Immunohistochemical analysis of the Bcl-2 oncoprotein in human neuroblastomas. Comparisons with tumor cell differentiation and N-Myc protein

Abstract

Background: The bcl-2 gene encodes a 26-kilodalton integral membrane oncoprotein that is noteworthy for its function as a blocker of programmed cell death, and ability to render cells resistant to killing by chemotherapeutic drugs and x-irradiation.

Experimental design: To determine the in vivo patterns of bcl-2 expression in neuroblastomas (NBs), tumor specimens derived from 17 children with NB or ganglioneuromas were immunohistochemically evaluated using formalin-fixed, paraffin-embedded material and antibodies specific for the Bcl-2 and N-Myc proteins, or various markers typically used to assess the differentiation status of these tumors, including neuron-specific enolase, S-100 protein, beta 2-microglobulin (beta 2M) and the intermediate filament proteins, vimentin, and neurofilament light- and medium-chains.
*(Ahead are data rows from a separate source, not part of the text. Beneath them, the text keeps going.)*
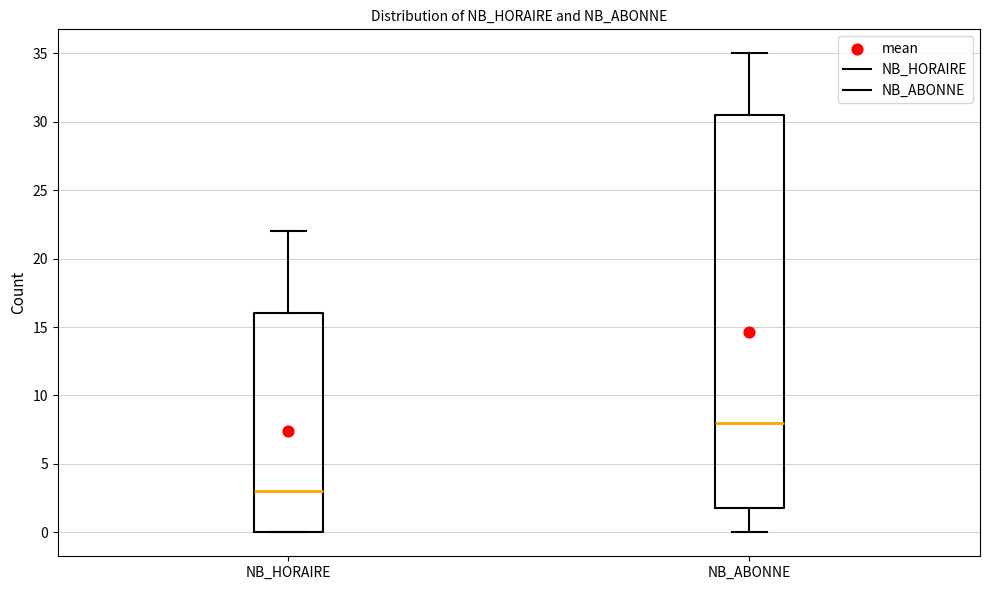

Which box has the lowest median line?

NB_HORAIRE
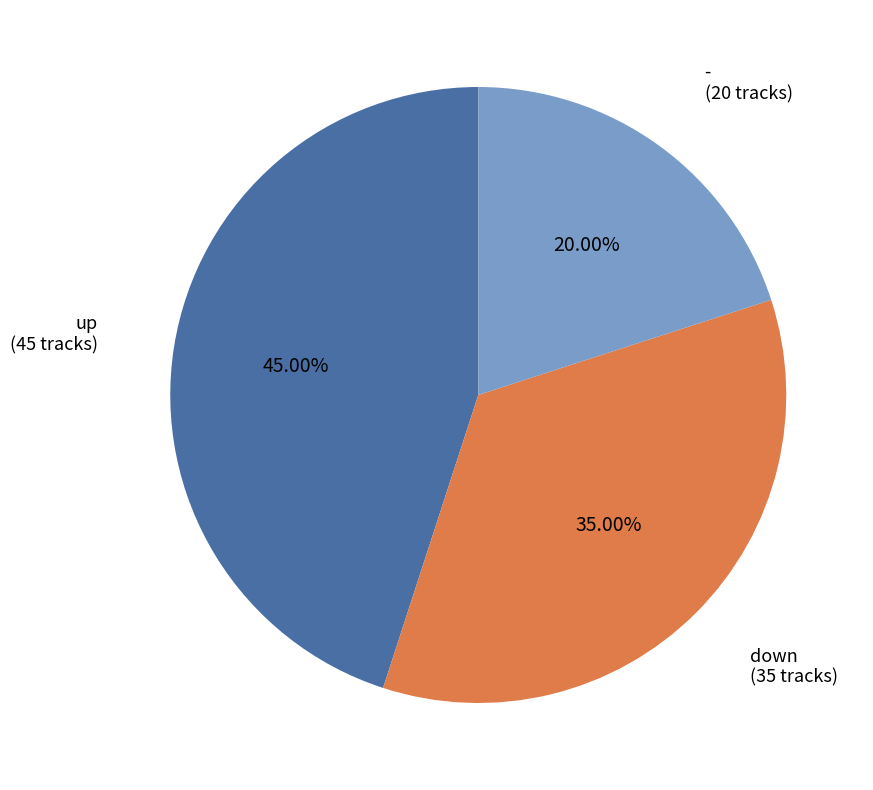

To the nearest percent, what is the difference between the down and up slice percentages?

10%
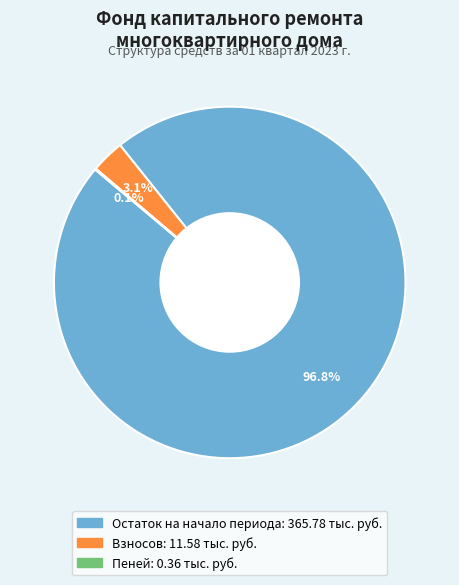

Does any single category account for the majority?

Yes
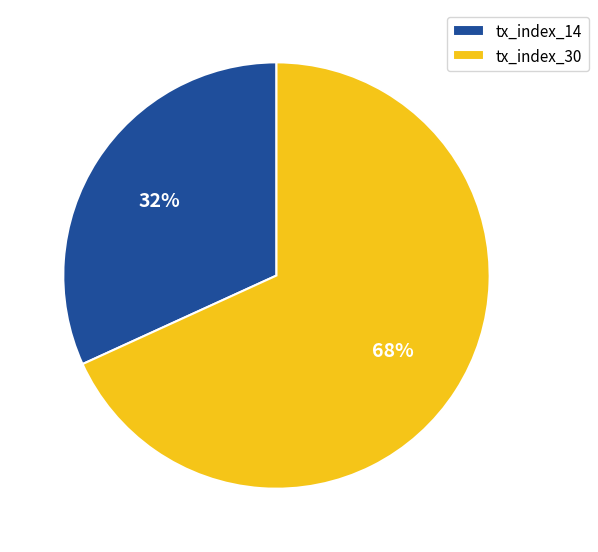

Approximately how many times larger is the value at tx_index_14 compared to tx_index_30?

0.5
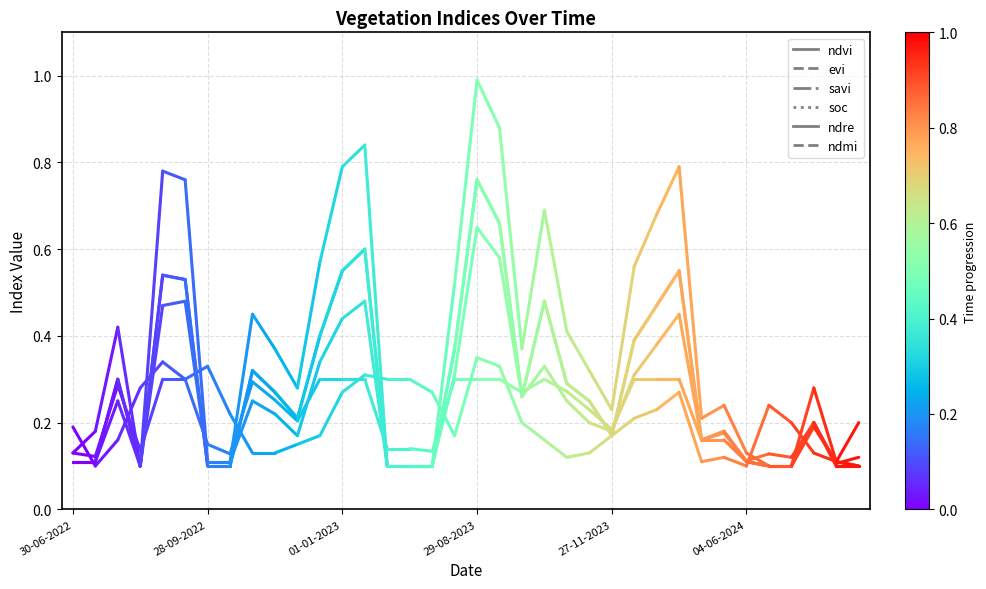

What is the approximate value of ndre at 28-09-2022?

0.1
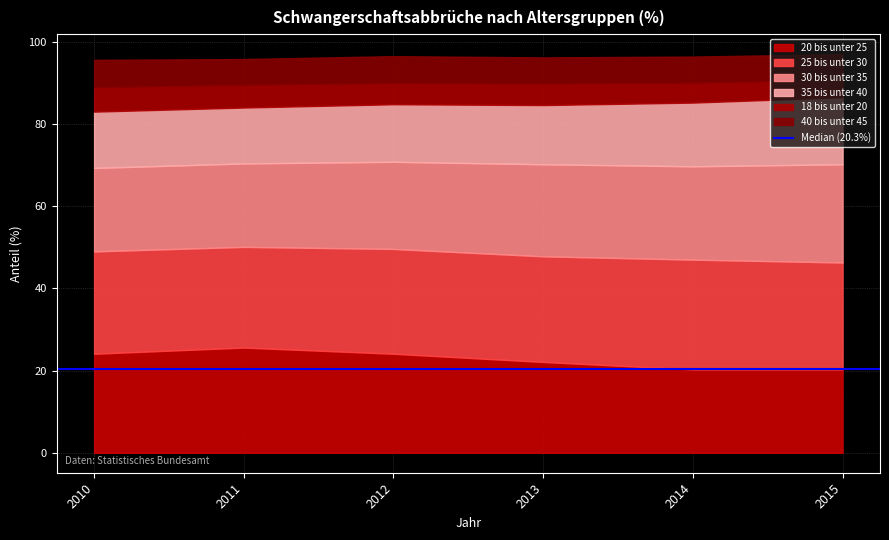

What is the sum of all 40 bis unter 45 values?

38.7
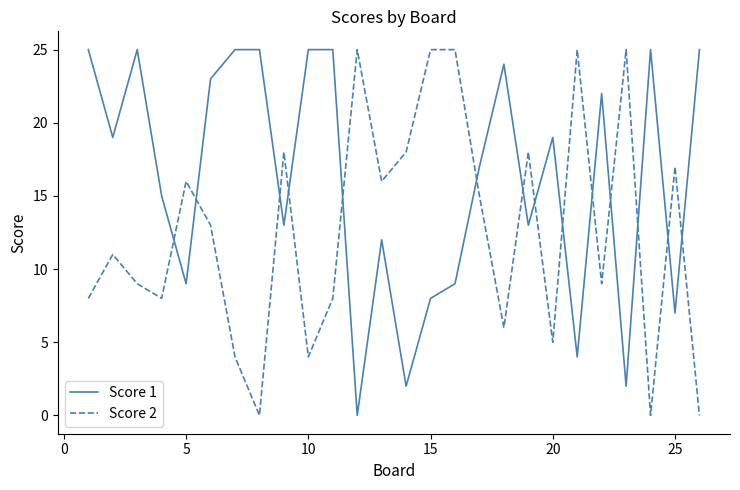

What is the greatest value displayed?

25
Results: Using two-color immunohistochemical methods, Bcl-2 protein was found exclusively in tumor cells that did not contain N-Myc, an oncoprotein previously associated with poor prognosis in NB. Levels of Bcl-2 immunostaining were heterogeneous in the undifferentiated small, round cells typically seen in tumors with aggressive histology, and ranged from essentially undetectable, to strong in intensity. Somewhat higher levels of Bcl-2 immunostaining were found in the slightly larger, more differentiated neuroblastic cells that had more generous cytoplasm in these neoplasms. In contrast to the heterogeneous levels of Bcl-2 seen in undifferentiated NBs, Bcl-2 immunoreactivity was uniformly present at high levels in tumor cells that were more differentiated and judged to be similar to immature ganglion cells at an intermediate stage of neuronal differentiation, based on morphologic characteristics and immunophenotyping with antibodies specific for various differentiation markers. The still more differentiated ganglionic cells seen in ganglioneuroblastomas and ganglioneuromas exhibited much less intense immunoreactivity with anti-Bcl-2 antibodies, suggesting down-regulation of bcl-2 during final terminal differentiation. In contrast to cells with neuronal features, the stromal Schwann cells were uniformly negative for Bcl-2 protein in all histologic grades of tumors. Thus, bcl-2 expression in NBs was limited to cells of the neuronal lineage and tended to be highest in tumor cells with the characteristics of ganglionic cell precursors. The expression of bcl-2 in the normal fetal and postnatal adrenal medulla and sympathetic ganglia paralleled that seen in NBs, consistent with previous suggestions that NB reflects a block in the normal differentiation process.

Conclusions: Taken together, these findings indicate that the levels of the Bcl-2 protein are developmentally regulated in normal and neoplastic cells of the sympathetic branch of the autonomic nervous system, and suggest that this oncoprotein may be useful as a differentiation marker for subclassification of NBs for prognostic purposes and for investigations of normal neuronal maturation. Furthermore, strong Bcl-2 immunoreactivity was detected in islets of residual tumor cells in 6 of 7 specimens obtained from 5 patients after therapy, suggesting that this oncoprotein may be cytoprotective for NB cells in vivo.